And I heard the angel of the waters saying, “Righteous are You, who are and who were, O Holy One, because You judged these things; for they poured out the blood of saints and prophets, and You have given them blood to drink. They deserve it.” And I heard the altar saying, “Yes, O Lord God, the Almighty, true and righteous are Your judgments.”
In Revelation 16:4-7, John records the proclamation of the angel who affirms the just punishment of those who “poured out the blood of saints and prophets” (v. 6). The angel tells us that the persecutors of God’s people deserve their punishment and that punishment displays the nature of God: “Righteous are you…because you judged these things; for they poured out the blood of the saints and prophets, and you have given them blood to drink. They deserve it” (vs. 5b-6). As Mounce comments, “In a moral universe God must of necessity oppose evil… Because they had poured out the blood of the saints, God has given them blood to drink.”
[1] The sins of the persecutors have rendered them ‘worthy’ of punishment.
[2] The strange sounding idiom—that the persecutors should drink blood—comes from Isaiah’s declaration that God would feed Israel’s oppressors “with their own flesh, and they will become drunk with their own blood as with sweet wine” (Isaiah 49:26).
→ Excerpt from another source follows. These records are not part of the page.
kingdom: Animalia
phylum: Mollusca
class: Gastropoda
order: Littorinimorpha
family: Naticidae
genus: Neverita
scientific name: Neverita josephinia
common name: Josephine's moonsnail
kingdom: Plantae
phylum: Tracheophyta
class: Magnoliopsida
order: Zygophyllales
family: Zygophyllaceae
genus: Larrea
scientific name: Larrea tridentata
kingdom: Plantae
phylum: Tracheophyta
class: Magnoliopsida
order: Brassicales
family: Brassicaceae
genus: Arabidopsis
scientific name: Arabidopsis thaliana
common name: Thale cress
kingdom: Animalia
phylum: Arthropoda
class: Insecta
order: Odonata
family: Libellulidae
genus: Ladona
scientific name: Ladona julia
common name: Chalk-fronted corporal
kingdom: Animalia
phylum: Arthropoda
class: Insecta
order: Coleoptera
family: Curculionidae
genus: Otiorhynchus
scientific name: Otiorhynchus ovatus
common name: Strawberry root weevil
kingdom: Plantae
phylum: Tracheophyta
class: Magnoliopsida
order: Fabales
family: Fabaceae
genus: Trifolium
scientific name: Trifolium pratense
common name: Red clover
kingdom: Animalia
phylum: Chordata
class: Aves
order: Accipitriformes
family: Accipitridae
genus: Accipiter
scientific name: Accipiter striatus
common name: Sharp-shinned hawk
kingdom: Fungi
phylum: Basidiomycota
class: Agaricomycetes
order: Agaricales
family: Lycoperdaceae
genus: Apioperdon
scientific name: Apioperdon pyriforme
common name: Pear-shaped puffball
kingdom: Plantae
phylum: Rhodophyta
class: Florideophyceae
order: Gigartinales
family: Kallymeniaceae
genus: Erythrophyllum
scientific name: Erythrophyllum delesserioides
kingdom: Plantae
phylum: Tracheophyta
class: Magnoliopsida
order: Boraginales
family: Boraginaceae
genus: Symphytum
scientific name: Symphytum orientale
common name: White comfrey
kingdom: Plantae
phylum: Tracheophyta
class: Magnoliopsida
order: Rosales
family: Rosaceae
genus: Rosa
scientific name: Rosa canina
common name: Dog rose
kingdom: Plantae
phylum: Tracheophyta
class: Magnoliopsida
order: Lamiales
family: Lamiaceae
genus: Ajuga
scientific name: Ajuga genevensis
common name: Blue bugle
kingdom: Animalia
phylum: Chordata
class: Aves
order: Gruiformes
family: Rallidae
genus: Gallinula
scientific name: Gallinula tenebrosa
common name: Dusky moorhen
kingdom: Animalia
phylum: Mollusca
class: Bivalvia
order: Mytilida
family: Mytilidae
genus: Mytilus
Richard Bauckham suggests that the idea of repayment is closely related to the ability of a sinner to understand the justice of God: “Intrinsic to the idea of ‘measure for measure’ judgments is that this is the best kind of justice because its justice should be obvious even to the criminal. To receive something equivalent to what one has done is to find, as it were, one’s own sin boomeranging back at one.”[3]
The warning of retribution is supposed to lead sinful people to repentance though John tells us that even in the midst of their experience of God’s wrath, people remain unrepentant (Rev 16:9). John also records the outcry of the saints for justice. Their cry is for God’s vengeful actions against their oppressors: “How long, O Lord, holy and true, will you refrain from judging and avenging your blood on those who dwell on the earth?” (Rev 6:10b). Such an outcry assumes that justice is served through a retributive action of God who will pay back the wrong doer with affliction.
Such a cry sounds harsh unless one spends a moment to consider the evils wrought by the oppressor. As Schüssler Fiorenza comments: “One can adjudicate the central quest of Revelation in theological terms, however, only if one comprehends the anguish that fuels this outcry for justice and vindication, for divine revenge and restitution for so many lives taken, and so much blood unnecessarily shed.”
[4] Perhaps this might help us understand the instincts of the martyrs, but it does not justify it. Instead, what the martyrs’ prayer suggests is that their outcry is grounded in their knowledge of God. This is confirmed by the angel in 16:4-6 and in the witness of the alter in 16:7. Such an observation lends credence to the claim that people can generally intuit that evil actions deserve punishment in the same way they intuit good actions deserve rewards. However, justification does not merely lie in a moral intuition, but in a theological justification. What we ‘intuit’ is not merely a fact about the world but a fact about its creator who is clearly perceived (Rom 1:18). If so, then the retributivist can appeal to a definitist justification for his view whereby there is a fact about reality—the divine nature—that justifies retributive punishment.
The fact that sinful people deserve punishment is clearly something we have to contort ourselves to deny. Yet we sometimes think only other people deserve it. The gospel of Jesus Christ entails that all of us deserve God’s wrathful punishment (Romans 3:23). It is that punishment we deserve that Christ pays for us on the cross, bearing our sin in himself (1 Peter 2:24), receiving the penalty we deserve on our behalf (2 Corinthians 5:21).
[1] Robert Mounce, The Book of Revelation in NICNT vol. 17 (Grand Rapids: Eerdmans, 1977), 295.
[2] Ibid., 296.
[3] Richard Bauckham, “Judgement in the Book of Revelation,” Ex Auditu 20 (2004): 3.
[4] Schüssler Fiorenza, Revelation: A Vision of a Just World (Minneapolis: Fortress, 1991), 64.